▸ **Materials provided**
........

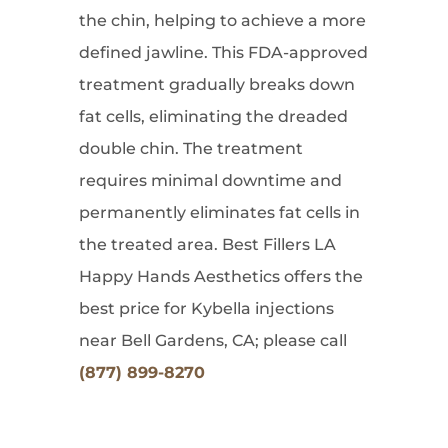
the chin, helping to achieve a more
defined jawline. This FDA-approved
treatment gradually breaks down
fat cells, eliminating the dreaded
double chin. The treatment
requires minimal downtime and
permanently eliminates fat cells in
the treated area. Best Fillers LA
Happy Hands Aesthetics offers the
best price for Kybella injections
near Bell Gardens, CA; please call
(877) 899-8270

........

▸ **Exercise aim**
Print exactly the line containing "double chin. The treatment" and every line after it through the end of the records above, and nothing else.

▸ **Written solution**
double chin. The treatment
requires minimal downtime and
permanently eliminates fat cells in
the treated area. Best Fillers LA
Happy Hands Aesthetics offers the
best price for Kybella injections
near Bell Gardens, CA; please call
(877) 899-8270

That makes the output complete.